Fears About TikTok U.S. Are Only as Grounded as Fears About Other Products Supported by Behaviour Ads ⇥ newrepublic.com
Logan McMillen, of the New Republic, is very worried about TikTok’s new ownership in the United States — so worried, in fact, that it deserves a conspiratorial touch:
The Americanization of TikTok has also introduced a more visible form of suppression through the algorithmic throttling of dissent. In the wake of recent ICE shootings in Minneapolis, users and high-profile creators alike reported that anti-ICE videos were instantly met with “zero views” or flagged as “ineligible for recommendation,” effectively purging them from the platform’s influential “For You” feed.
The new TikTok USDS Joint Venture LLC attributed these irregularities to a convenient data center power outage at its Oracle-hosted facilities. While the public attention this episode garnered will make it more conspicuous if user content gets throttled on TikTok again, the tools are there: By leveraging shadow bans and aggressive content moderation, TikTok can, if it wanted to, ensure that any visual evidence of ICE’s overreach is silenced before it reaches the masses.
If these claims sound familiar to you, it is probably because the same angle was used to argue for the divestiture of TikTok’s U.S. assets in the first place. The same implications and the same shadowy tones were invoked to make the case that TikTok was censoring users’ posts on explicit or implied instruction from Chinese authorities — and it was not convincing then, either.

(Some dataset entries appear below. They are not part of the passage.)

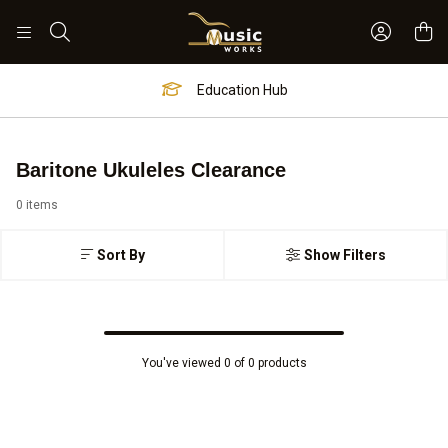
Sign In 
Search
Education Hub
Baritone Ukuleles Clearance
0 items
Sort By
Show Filters
You've viewed 0 of 0 products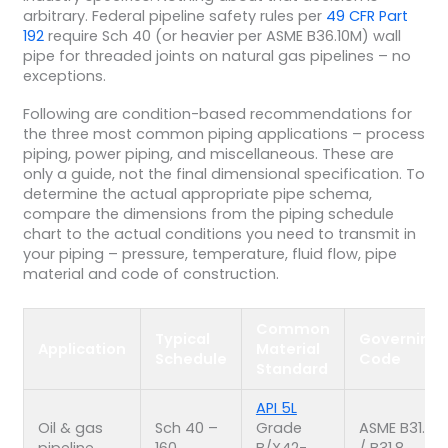
arbitrary. Federal pipeline safety rules per
49 CFR Part
192
require Sch 40 (or heavier per ASME B36.10M) wall
pipe for threaded joints on natural gas pipelines – no
exceptions.
Following are condition-based recommendations for
the three most common piping applications – process
piping, power piping, and miscellaneous. These are
only a guide, not the final dimensional specification. To
determine the actual appropriate pipe schema,
compare the dimensions from the piping schedule
chart to the actual conditions you need to transmit in
your piping – pressure, temperature, fluid flow, pipe
material and code of construction.
Common
Typical
Governing
Application
Material
Schedule
Code
Standard
API 5L
Oil & gas
Sch 40 –
Grade
ASME B31.4
pipeline
160
B/X42-
/ B31.8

These paragraphs appear near the bottom of the piece, where readers will find the following note:
This article originally misidentified TikTok’s privacy policy. It also misidentified the extant privacy policy as an updated one.
This article has been updated throughout for clarity.
That got me wondering. I compared the original article against the latest version, and put them into Diffchecker. The revisions are striking. Not only did the original version of the piece repeat the misleading claim that TikTok’s U.S. privacy policy changes were an effort to collect citizenship status, it suggested TikTok was directly “feed[ing] its data” to the Department of Homeland Security. On the power outage, quoted above, McMillen was more explicitly conspiratorial, originally writing “the timing suggests a more deliberate intention”.
404 Media reporter Jason Koelber, in a Bluesky thread [sic]:
it’s important to keep our guard up and it can be very useful to speculate about where things may go. that is not the same as saying without evidence that these things are already happening, or seeing different capabilities and assuming they are all being mashed together on a super spy platform
The revised version of the article is more responsible than the original. That is not a high bar. There are discrete things McMillen gets right, but the sum of these parts is considerably less informative and less useful.
For example, McMillen points out how advertising identifiers can be used for surveillance, which is true but is not specific to TikTok either before or after the U.S. assets divestiture. It is a function of this massive industry in which we all participate to some extent. If we want to have a discussion — or, better yet, action — regarding better privacy laws, we can do that without the snowballing effect of mashing together several possible actions and determining it is definitely a coordinated effort between ICE, TikTok, Palantir, Amazon’s Ring, and the Supreme Court of the United States.